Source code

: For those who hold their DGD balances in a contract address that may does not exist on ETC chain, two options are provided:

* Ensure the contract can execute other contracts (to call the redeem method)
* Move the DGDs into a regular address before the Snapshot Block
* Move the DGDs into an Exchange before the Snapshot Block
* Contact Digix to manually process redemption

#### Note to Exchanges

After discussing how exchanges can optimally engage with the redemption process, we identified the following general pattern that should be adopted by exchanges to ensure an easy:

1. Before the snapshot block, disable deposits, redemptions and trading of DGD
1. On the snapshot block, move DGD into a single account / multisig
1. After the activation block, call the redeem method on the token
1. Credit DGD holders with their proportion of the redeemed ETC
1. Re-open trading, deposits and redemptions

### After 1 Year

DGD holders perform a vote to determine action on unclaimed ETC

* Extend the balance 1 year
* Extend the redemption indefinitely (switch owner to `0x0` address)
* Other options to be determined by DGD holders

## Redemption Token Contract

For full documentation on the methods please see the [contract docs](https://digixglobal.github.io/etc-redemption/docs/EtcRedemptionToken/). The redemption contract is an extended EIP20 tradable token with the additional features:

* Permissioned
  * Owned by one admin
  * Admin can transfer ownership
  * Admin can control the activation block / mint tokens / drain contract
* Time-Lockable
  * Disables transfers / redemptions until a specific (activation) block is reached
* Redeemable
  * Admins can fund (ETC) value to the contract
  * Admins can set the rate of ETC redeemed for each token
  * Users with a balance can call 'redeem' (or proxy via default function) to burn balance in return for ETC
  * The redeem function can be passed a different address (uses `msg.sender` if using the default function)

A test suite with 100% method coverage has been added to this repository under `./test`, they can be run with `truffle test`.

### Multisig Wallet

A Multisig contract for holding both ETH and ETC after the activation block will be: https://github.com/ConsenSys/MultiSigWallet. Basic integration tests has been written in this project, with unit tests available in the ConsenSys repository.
*****
What is being asked: Would you retype the full listing without altering a single word?

Result for this exercise:
Source code

: For those who hold their DGD balances in a contract address that may does not exist on ETC chain, two options are provided:

* Ensure the contract can execute other contracts (to call the redeem method)
* Move the DGDs into a regular address before the Snapshot Block
* Move the DGDs into an Exchange before the Snapshot Block
* Contact Digix to manually process redemption

#### Note to Exchanges

After discussing how exchanges can optimally engage with the redemption process, we identified the following general pattern that should be adopted by exchanges to ensure an easy:

1. Before the snapshot block, disable deposits, redemptions and trading of DGD
1. On the snapshot block, move DGD into a single account / multisig
1. After the activation block, call the redeem method on the token
1. Credit DGD holders with their proportion of the redeemed ETC
1. Re-open trading, deposits and redemptions

### After 1 Year

DGD holders perform a vote to determine action on unclaimed ETC

* Extend the balance 1 year
* Extend the redemption indefinitely (switch owner to `0x0` address)
* Other options to be determined by DGD holders

## Redemption Token Contract

For full documentation on the methods please see the [contract docs](https://digixglobal.github.io/etc-redemption/docs/EtcRedemptionToken/). The redemption contract is an extended EIP20 tradable token with the additional features:

* Permissioned
  * Owned by one admin
  * Admin can transfer ownership
  * Admin can control the activation block / mint tokens / drain contract
* Time-Lockable
  * Disables transfers / redemptions until a specific (activation) block is reached
* Redeemable
  * Admins can fund (ETC) value to the contract
  * Admins can set the rate of ETC redeemed for each token
  * Users with a balance can call 'redeem' (or proxy via default function) to burn balance in return for ETC
  * The redeem function can be passed a different address (uses `msg.sender` if using the default function)

A test suite with 100% method coverage has been added to this repository under `./test`, they can be run with `truffle test`.

### Multisig Wallet

A Multisig contract for holding both ETH and ETC after the activation block will be: https://github.com/ConsenSys/MultiSigWallet. Basic integration tests has been written in this project, with unit tests available in the ConsenSys repository.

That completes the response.